• _Passage given_:
· · · ·

For King & Parliament has proven to be what I want in a set of rules: a good balance between period feel and playability, quick play mechanisms, and very adaptable to solo play. Since I do many atypical games in the period, I have also found that the rules can be easily extended to capture some of the details of fighting on the Celtic Fringe (and elsewhere).

I will use this page to help me keep tract of where I am with these local rule experiments – last updated December 27, 2018

Attached Bows {AB}

Bows were still in use in the Highlands as late as Mulroy (1688) and likely at Killiecrankie a year later. They were not used in large numbers nor were they decisive,  so not adding them to the base rules is understandable. I like them as they add at bit more flavor (as long as they are kept at some reasonable minimum for the 17th c.).

· · · ·

• _Provided records_:

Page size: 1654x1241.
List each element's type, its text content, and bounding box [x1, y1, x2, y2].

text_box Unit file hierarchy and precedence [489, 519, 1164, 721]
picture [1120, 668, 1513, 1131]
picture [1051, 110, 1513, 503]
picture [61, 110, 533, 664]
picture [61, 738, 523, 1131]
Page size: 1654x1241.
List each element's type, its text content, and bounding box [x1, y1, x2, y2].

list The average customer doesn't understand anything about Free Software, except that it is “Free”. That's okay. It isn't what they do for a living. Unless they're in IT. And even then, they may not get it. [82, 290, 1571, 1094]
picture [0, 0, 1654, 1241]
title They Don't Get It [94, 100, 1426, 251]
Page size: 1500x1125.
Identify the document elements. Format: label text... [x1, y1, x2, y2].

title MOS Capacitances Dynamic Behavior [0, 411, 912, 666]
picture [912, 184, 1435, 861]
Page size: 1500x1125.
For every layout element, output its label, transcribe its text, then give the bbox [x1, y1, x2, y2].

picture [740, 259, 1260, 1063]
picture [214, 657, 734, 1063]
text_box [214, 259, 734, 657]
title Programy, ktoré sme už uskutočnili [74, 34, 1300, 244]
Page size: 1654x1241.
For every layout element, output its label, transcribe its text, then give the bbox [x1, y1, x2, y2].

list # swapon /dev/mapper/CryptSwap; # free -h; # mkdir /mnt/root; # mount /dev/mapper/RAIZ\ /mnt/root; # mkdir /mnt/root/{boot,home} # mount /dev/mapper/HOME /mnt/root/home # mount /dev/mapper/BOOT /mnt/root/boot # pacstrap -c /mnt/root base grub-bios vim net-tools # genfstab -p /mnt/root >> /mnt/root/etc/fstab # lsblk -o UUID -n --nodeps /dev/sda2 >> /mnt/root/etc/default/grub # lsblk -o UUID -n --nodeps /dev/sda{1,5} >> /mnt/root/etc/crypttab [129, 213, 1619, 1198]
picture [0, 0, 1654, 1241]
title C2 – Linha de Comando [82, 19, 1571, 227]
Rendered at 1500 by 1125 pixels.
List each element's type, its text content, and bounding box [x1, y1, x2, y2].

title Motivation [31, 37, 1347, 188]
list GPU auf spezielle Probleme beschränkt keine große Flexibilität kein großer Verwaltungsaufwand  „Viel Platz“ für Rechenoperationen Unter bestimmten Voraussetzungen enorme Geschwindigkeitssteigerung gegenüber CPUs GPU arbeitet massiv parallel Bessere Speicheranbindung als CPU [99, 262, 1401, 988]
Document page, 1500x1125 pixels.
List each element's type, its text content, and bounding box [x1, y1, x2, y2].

· · · ·

• _Goal of the exercise_:
Please carry on the notes on local rules for For King & Parliament from where they stop.

• _Written response_:
I use a rule very similar to “Attached Shot” (AB, “Attached Bows”). A marker with an archer is added to a Highland (Highlander or Highland M&P) unit. The {AB} has the same cost as the {AS} marker.

{AB} may fire only at long range (two boxes) either on shooting activation or return fire. It applies TWO shoot to-hit cards to the target unit (which gets two save draws per hit by bow). The fire may be indirect (firing over a friendly unit or obstacle). The Attached Bows marker(s) is removed (no victory points awarded for removal) after use. If more than one marker is attached they may all fire on a single activation if desired.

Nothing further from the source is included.